Odds are, unless we get a sequel, that question and many more will go unanswered. I'm just wondering how many takes it took for Bob Saget to not drop an F-bomb.
Budweiser Hits Us Right in the Feels, Man
This isn't fair. Nope. Not fair at all. You cannot bribe us into still liking the tired Clydesdale hook by adding puppies, Dr. Budweiser (I'm assuming you're a doctor because your product is delicious). You can't make us!
OK, you totally can. Seeing the friendship budding between baby Lassie and that gigantic horse is going to cause all of our great aunts to shed tears into the buffalo chicken dip and ruin the party.

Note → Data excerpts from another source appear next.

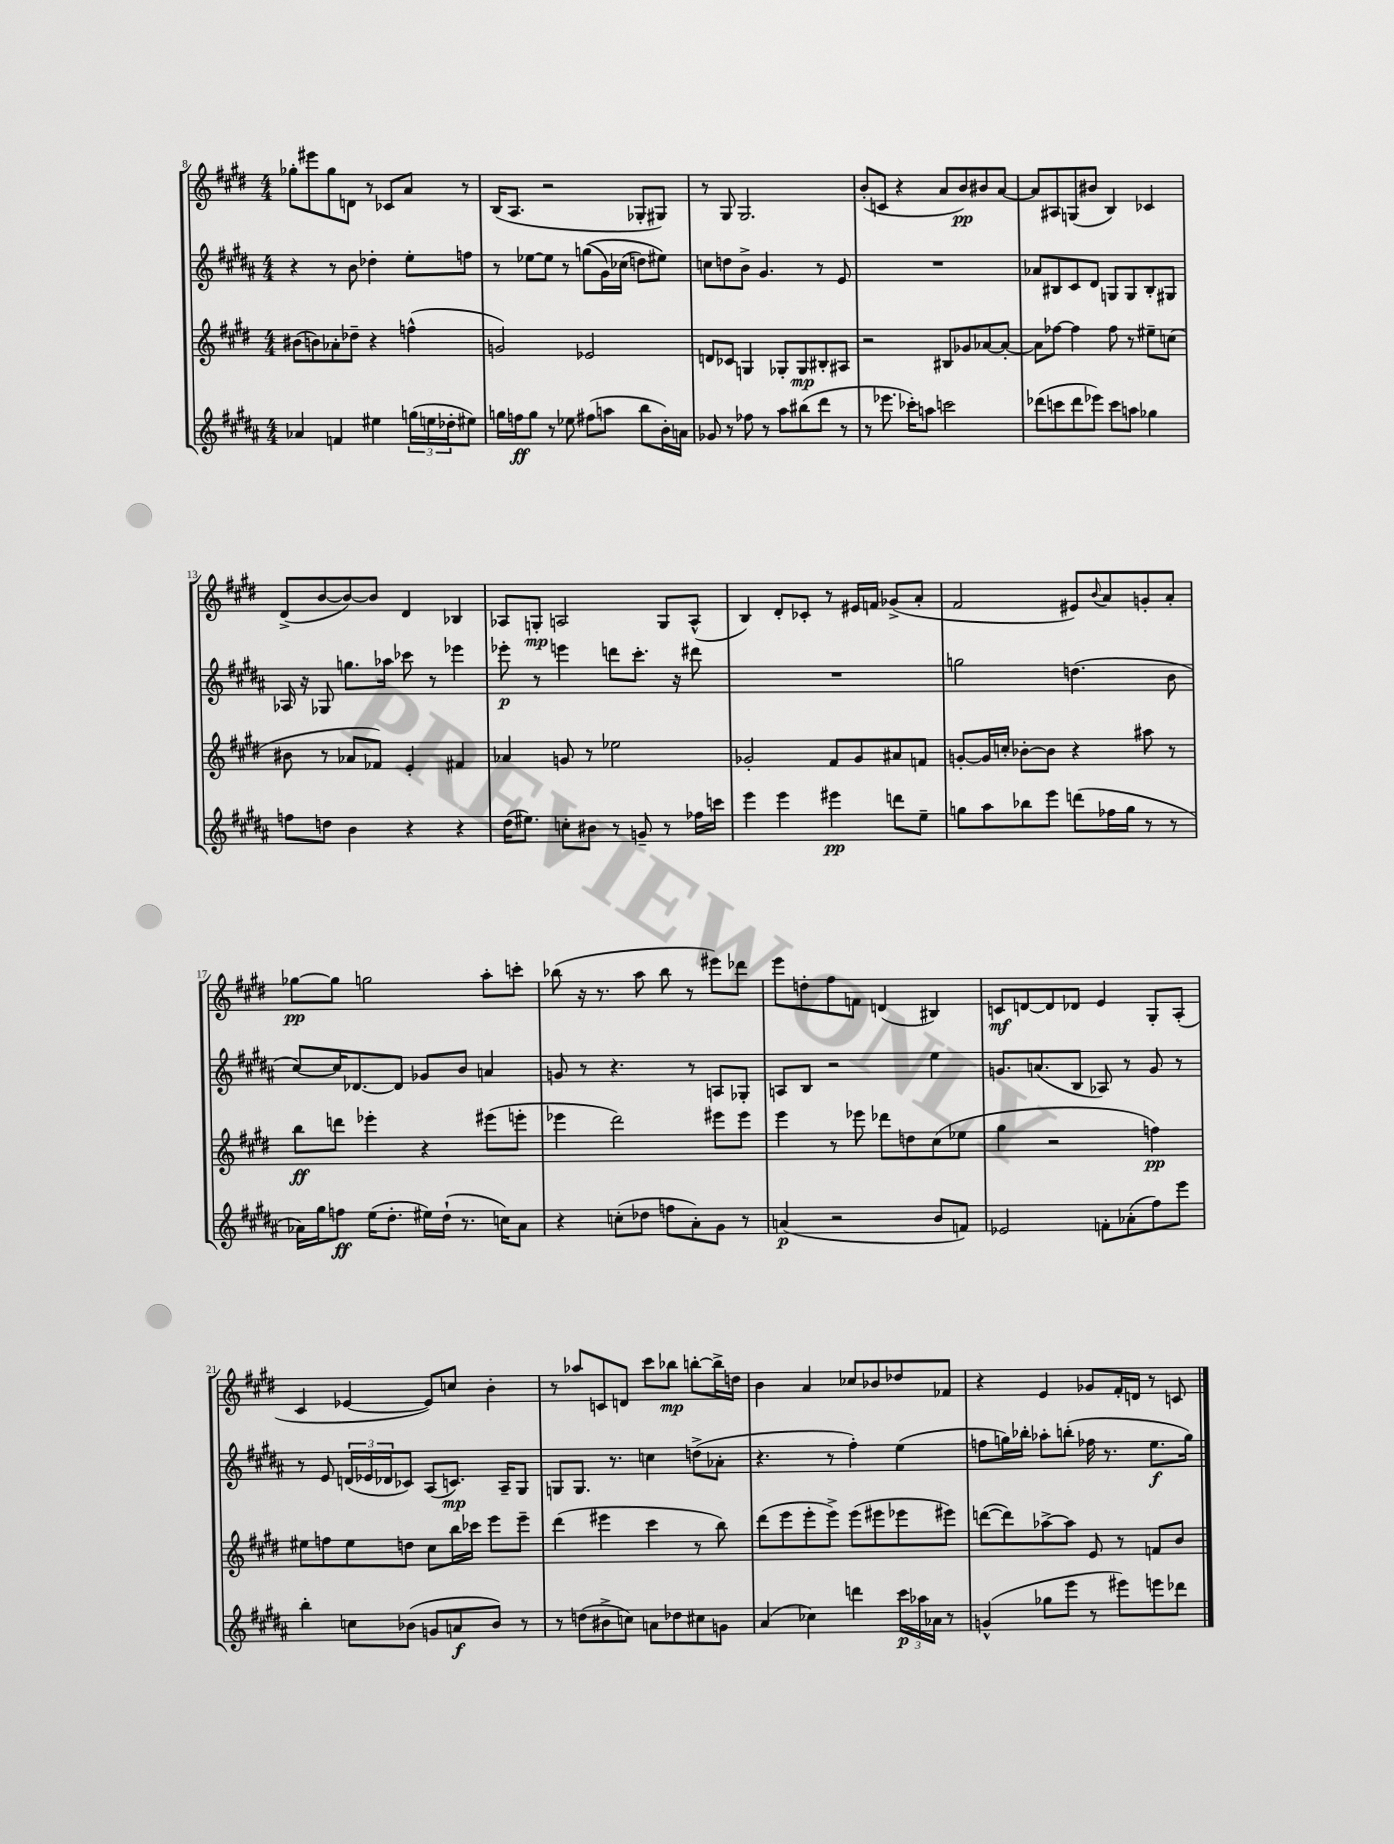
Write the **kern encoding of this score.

**kern	**kern	**kern	**kern
*staff4	*staff3	*staff2	*staff1
*clefG2	*clefG2	*clefG2	*clefG2
*k[f#c#g#d#a#]	*k[f#c#g#d#]	*k[f#c#g#d#a#]	*k[f#c#g#d#]
*M4/4	*M4/4	*M4/4	*M4/4
4a-	(8b#	4r	8gg-'
.	8b)	.	8eee#
4f	8a-'	8r	8gg-
.	8dd-~	8b	8d
4ee#	4r	4dd-'	8r
.	.	.	8c-
(24gg	(4ff^^	8ee'	8a
24ee	.	.	.
24dd-'	.	.	.
8ee#)	.	8ff	8r
=	=	=	=
16gg	2g)	8r	(16B
16ff	.	.	8.A
8gg	.	[8ee-	.
8r	.	8ee-]	2r
8ee-	.	8r	.
(8ff#	2e-	&((8gg	.
8aa	.	16g#)	.
.	.	(16cc-	.
8bb	.	8dd)	8G-'
16b')	.	8ee#&)	8G#)
16a	.	.	.
=	=	=	=
8g-	8d	8cc	8r
8r	8c-	8dd	8G#
8ff-	4G	8b^	2.G#
8r	.	4.g#	.
8aa#	8G-'	.	.
(8bb#	8G-	.	.
8ddd#	8B#'	8r	.
8r	8A#	8e	.
=	=	=	=
8r	2r	1r	(8b'
8.eee-	.	.	8c
.	.	.	4r
16ccc-')	.	.	.
8aa	.	.	.
2ccc	8B#	.	8a
.	8g-	.	8b)
.	[8a-	.	8b#
.	8a-'_	.	[8a
=	=	=	=
(8ddd-	8a-]	8a-	8a]
8ccc	[8ff-	8B#	8A#
8ddd-	4ff-]	8c#	(8G
8eee-)	.	8d#	8b#
8ccc	8ff-	8G	4B)
8aa	8r	8G	.
4gg-	8ee#~	8B#'	4c-
.	(8cc	8G#	.
=	=	=	=
8ff	8b#	16A-	(8d#^
.	.	16r	.
8dd	8r	8G-	[8b
4b	8a-	8.gg	8b_)
.	8f-)	.	8b]
.	.	16aa-	.
4r	4e'	8ccc-	4d#
.	.	8r	.
4r	4f#	4eee-	4B-
=	=	=	=
(16dd#	4a-	8eee-'	8A-
8.ee#)	.	.	.
.	.	8r	8G'
8cc'	8g	4eee	2A
8b#	8r	.	.
8r	2ee-	8ddd	.
8g~	.	8.ccc#'	.
8r	.	.	8G
.	.	16r	.
16ff-	.	8ddd#	(8A^^
16ccc	.	.	.
=	=	=	=
4eee	2g-'	1r	4B)
4eee	.	.	8d#'
.	.	.	8c-'
4eee#	8f#	.	8r
.	8g-	.	16e#
.	.	.	16f
8ddd	8a#	.	(8g-^
8ee~	8f	.	8a'
=	=	=	=
8gg	[8g'	2gg	2f#
8aa#	16g]	.	.
.	16cc'	.	.
8bb-	[8b-'	.	.
8eee	8b-]	.	.
(8ddd	4r	(4.dd	8e#)
.	.	.	8qqb
16ff-	.	.	8a
16gg	.	.	.
8r	8aa#	.	8g'
8r	8r	8b	8a'
=	=	=	=
16a-)	8bb	[8cc#)	[8gg-
16gg#	.	.	.
8ff	8ddd	16cc#]	8gg-]
.	.	[8.d-	.
(16ee	4eee-'	.	2gg
8.dd#'	.	.	.
.	.	8d-]	.
16ee#)	4r	8g-	.
(16dd#`	.	.	.
8.r	.	8b	.
.	(8eee#	4a	8aa'
16cc)	.	.	.
8a-	8eee'	.	8ccc'
=	=	=	=
4r	4eee-	8g	(8bb-
.	.	8r	16r
.	.	.	8.r
(8cc'	2ddd#)	4.r	.
8dd-	.	.	8aa
8ff	.	.	8bb-
8a#')	.	8r	8r
8g#	8eee#	8A	8eee#)
8r	8eee#	8G-'	8ddd-
=	=	=	=
(4a	4eee	8A	8eee
.	.	8B	8dd'
2r	8r	2r	8ff#
.	8eee-	.	8f
.	8ddd-	.	(4d
.	8dd	.	.
8b	(8cc#	4ee	4B#)
8f)	8ee-	.	.
=	=	=	=
2e-	4gg#	8.g	8c
.	.	.	[8d
.	.	(8.a	.
.	2r	.	8d]
.	.	8B	8d-
8f'	.	8A-)	4e
(8a-'	.	8r	.
8ff#)	4ff)	8g	8G#'
8eee	.	8r	(8A'
=	=	=	=
4bb'	8ee#	8r	4c#
.	8ff	8e	.
8cc	8ee#	(24d	[4e-
.	.	24e-	.
.	.	24d-	.
(8b-	8dd	8c-)	.
8g	8cc#	(8A#	8e-])
8a	16bb	8.c)	8cc
.	16ccc-	.	.
8b-)	8eee	.	4b'
.	.	16A#~	.
8r	8eee~	8G#	.
=	=	=	=
8r	(4ddd#	8G	8r
(8dd	.	8.G	8aa-
8b#^	4eee#	.	8c
.	.	8.r	.
8cc)	.	.	8d
8a	4ccc#	4cc	8ccc#
8dd-	.	.	8bb-
8cc#	8r	(8dd^	[8bb'
8g	8bb)	8a-'	16bb^]
.	.	.	16dd
=	=	=	=
(4a#	(8ddd#	4.r	4b
.	8eee	.	.
4cc-)	8eee'	.	4a
.	8eee^)	8r	.
4ddd	(8eee	4ff#')	8cc-
.	8eee#	.	8b-
24ccc#	8eee-	(4ee	8dd-
24aa-	.	.	.
24a-	.	.	.
8r	8eee#)	.	8f-
=	=	=	=
(4g^^	([8ddd	8ff	4r
.	8ddd])	16gg)	.
.	.	16bb-'	.
8gg-	[8aa-^	8aa-'	4e
8eee	8aa-]	(8bb'	.
8r	8e	16ff-	8g-
.	.	8.r	.
8eee#)	8r	.	16f#'
.	.	.	16d
8eee	8f	8.ee	8r
8ddd-	8b	.	8c
.	.	16gg)	.
==	==	==	==
*-	*-	*-	*-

Oh, that's me crying? Sorry. I'll excuse myself. (Continues sobbing)
More Feels from Coca-Cola
Apparently, the nation's most prominent ad agencies have decided that Super Bowl XLVIII is the Feelings Bowl. Not only do we get to see the love of a young puppy, but Coca-Cola here also introduces us to young Adrian, who I was disappointed was not a precursor to Adrian Peterson popping up.
Young Adrian is a running back, and seemingly a pretty good one. He's probably seen Forrest Gump once or six times as well. In the spot embedded above, Adrian Gumps his way home after scoring a touchdown and begins a new national campaign from the soda giant.
This ad is also tied to a good cause. With 10,000 shares—mere pittance for a Super Sunday commercial—Coca-Cola will donate $50,000 to the Boys and Girls Club of America. You can get all snarky and say that $50,000 is nothing but a drop in the bucket to a multibillion-dollar company, but let's save the jadedness for discussing "legacies" of people we don't even know.
Coke is being nice, and its ad actually has something to do with football. Kudos.
Aaaand More Dogs from Audi
Luckily, the folks at Audi are not trying to break your heart or make you reminiscent of youth football or hit you anywhere in the feely parts. Nope. Not Audi. It's here to satiate our desires to have dogs in everything but also to make us go into horrified chuckling convulsions with the invention of the Doberhuahua.
I know what you're thinking. And, yes, a Doberhuahua is exactly what you think: a crossbreed between a Doberman and a Chihuahua—also known as perhaps the scariest big dog on the planet crossed with perhaps the scariest (and most annoying) small dog on the planet. Audi set out to create a horrifying Dogzilla and succeeded.
Of course, Audi knows it has created a monster. A terrorizing, horrible monster.
Doberhuahua is not your friend. It is your enemy bent on world destruction. It will take over your home, steal your wife, slash the tires on your car and growl at you every time you try changing the channel from Animal Planet. It is not your pet; you now go to the bathroom outside and get hit with a newspaper when you have wronged Doberhuahua.
I love it. I hate it. I am deathly afraid of a world in which we are all ruled by it. If you have disposable income and are in the market for a moderately priced luxury car, please buy an Audi and save us from Doberhuahua.
Terry Crews? The Muppets? OK, You've Got Me Listening, Toyota
I'm beginning to feel like the future of the entire auto industry is dependent upon how many cars we buy after the Super Bowl. As more cities begin developing and emphasizing public transit, worldwide car producers have very publicly struggled to stay afloat while trying to find new, innovative ways to attract consumers.
Spending millions of dollars on Super Bowl commercials might seem like a misappropriation of funds. But when you get Terry Crews and the Muppets together in the same minutelong spot, it all seems worth it.
Crews and the Muppets are two different kinds of nostalgia. Everyone knows the Muppets, one of the most iconic creations in American media that has undergone a national renaissance in recent years thanks to the success of The Muppets movie reboot.
Crews is a former NFL linebacker and defensive end turned successful actor. He's also better known as the dude who all of your sports-ignorant friends assume is merely an athlete calling in a favor when he shows up as a bit player in films. Crews is at this best when he's playing against type, and the horrified looks on his face alone as his Toyota gets hijacked are priceless.